Through the central bank's policy reaction function. When inflation is higher, the RBA sets a higher real interest rate, which reduces consumption and investment and therefore planned aggregate expenditure and output. So higher inflation is associated with lower output — a downward-sloping AD curve in (π, Y) space, even though prices are not the direct cause.
What is the difference between demand-pull and supply-shock inflation?
Demand-pull inflation comes from excess spending: AD shifts right, output rises above potential, and SRAS then drifts up until output returns to Y* at a higher inflation rate. A supply shock shifts SRAS up directly, raising inflation while lowering output below potential at the same time — the stagflation dilemma — which is harder for policy because fixing one worsens the other.
How does the economy self-correct after a demand shock?
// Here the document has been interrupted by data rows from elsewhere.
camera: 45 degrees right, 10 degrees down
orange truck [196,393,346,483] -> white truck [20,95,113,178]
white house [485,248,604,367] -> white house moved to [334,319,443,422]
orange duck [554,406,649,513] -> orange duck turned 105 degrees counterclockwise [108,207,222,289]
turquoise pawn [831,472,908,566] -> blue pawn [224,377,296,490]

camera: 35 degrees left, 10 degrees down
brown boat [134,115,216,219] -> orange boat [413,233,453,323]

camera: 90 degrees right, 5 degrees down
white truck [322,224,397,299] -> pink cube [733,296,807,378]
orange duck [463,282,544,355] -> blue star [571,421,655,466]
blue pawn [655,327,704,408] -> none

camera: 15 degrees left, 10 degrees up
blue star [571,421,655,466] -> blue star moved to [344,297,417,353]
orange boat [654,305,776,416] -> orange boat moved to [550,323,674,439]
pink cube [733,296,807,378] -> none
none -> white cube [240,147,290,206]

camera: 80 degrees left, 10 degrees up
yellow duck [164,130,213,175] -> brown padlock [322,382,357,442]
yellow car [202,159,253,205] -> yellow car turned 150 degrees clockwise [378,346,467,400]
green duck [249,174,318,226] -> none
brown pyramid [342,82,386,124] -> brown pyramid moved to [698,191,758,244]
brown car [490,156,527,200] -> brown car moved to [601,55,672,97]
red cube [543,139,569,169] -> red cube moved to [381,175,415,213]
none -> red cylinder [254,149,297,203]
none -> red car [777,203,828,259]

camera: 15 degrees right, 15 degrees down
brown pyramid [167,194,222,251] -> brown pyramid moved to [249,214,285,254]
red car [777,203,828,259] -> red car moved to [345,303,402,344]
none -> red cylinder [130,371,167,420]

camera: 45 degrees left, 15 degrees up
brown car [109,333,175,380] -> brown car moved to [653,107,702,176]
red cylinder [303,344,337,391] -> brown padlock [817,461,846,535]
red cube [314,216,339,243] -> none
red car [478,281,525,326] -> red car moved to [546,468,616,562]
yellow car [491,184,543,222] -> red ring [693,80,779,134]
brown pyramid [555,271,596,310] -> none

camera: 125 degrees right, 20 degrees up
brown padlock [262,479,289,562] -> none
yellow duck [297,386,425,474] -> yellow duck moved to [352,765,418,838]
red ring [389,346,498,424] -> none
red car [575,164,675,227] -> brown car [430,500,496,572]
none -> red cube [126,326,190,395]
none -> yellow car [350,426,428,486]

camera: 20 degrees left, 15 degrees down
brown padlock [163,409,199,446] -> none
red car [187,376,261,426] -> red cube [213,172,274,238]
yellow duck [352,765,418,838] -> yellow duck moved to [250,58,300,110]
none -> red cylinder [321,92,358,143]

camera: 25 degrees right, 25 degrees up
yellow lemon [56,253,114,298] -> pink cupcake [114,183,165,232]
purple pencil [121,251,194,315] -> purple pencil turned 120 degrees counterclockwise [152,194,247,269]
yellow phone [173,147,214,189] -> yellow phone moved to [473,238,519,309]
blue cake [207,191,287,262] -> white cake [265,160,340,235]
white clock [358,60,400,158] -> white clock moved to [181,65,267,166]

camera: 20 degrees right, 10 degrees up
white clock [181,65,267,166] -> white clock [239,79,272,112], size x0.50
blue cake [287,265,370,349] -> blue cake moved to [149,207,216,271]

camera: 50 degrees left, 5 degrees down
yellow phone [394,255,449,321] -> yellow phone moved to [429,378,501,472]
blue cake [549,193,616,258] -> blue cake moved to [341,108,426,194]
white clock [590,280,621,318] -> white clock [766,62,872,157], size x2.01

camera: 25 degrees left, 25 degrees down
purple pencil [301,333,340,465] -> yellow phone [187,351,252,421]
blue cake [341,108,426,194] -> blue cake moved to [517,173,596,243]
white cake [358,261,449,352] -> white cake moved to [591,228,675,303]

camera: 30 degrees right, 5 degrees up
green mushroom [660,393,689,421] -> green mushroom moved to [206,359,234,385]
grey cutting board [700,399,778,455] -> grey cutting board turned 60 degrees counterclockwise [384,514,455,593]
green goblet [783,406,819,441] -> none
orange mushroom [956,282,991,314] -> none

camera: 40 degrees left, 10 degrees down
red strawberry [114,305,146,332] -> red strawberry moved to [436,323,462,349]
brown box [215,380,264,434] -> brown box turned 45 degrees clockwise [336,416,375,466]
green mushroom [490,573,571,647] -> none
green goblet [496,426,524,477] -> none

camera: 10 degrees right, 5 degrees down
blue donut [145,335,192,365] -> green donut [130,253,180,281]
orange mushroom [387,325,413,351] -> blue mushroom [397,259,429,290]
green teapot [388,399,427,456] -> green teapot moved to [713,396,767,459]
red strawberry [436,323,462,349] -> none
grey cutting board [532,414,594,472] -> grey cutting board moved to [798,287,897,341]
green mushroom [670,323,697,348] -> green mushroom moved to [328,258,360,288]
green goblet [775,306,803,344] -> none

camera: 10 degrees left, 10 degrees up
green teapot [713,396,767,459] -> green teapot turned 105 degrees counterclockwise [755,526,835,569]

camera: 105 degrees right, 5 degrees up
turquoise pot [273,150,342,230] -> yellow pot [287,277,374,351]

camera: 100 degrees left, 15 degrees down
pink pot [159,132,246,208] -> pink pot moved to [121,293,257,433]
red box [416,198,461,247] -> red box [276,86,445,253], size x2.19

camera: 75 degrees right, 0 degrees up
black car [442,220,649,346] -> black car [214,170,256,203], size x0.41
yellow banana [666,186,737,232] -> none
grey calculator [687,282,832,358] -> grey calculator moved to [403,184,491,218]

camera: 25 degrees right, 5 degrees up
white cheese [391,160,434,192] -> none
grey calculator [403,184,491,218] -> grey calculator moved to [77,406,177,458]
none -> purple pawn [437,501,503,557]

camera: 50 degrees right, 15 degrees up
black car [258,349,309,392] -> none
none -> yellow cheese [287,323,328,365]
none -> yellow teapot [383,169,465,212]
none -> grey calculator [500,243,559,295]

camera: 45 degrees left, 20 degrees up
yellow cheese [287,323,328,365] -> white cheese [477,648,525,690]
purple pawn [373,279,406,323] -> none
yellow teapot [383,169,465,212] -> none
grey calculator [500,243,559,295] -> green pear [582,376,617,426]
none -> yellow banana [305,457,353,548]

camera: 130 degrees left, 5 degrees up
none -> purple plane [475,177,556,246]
Via the output gap. When a positive demand shock pushes output above potential, the expansionary gap raises expected and actual inflation, shifting SRAS up. As SRAS drifts up, output falls back toward Y* and the gap closes. In the long run output is pinned at the vertical LRAS, so a demand shift changes only inflation, not output — that is the self-correction the diagram must show.
Exam move
Treat AD-AS as a drawing-and-narrating skill, because Section B rewards a clear, labelled diagram plus the mechanism in words. Rehearse the four standard moves until automatic: a demand shift (G or inflation target), a supply shock, the self-correction back to Y*, and disinflation. For each, narrate the chain — what shifts, the short-run output and inflation effect, why the output gap then moves SRAS, and where it ends on the vertical LRAS. Memorise the two anchors: AD slopes down because of the policy reaction function, and LRAS is vertical at Y*, so demand shocks leave long-run output unchanged. Always close at potential output and state the permanent effect (inflation, not output) — the explanation marks live in naming the self-correction.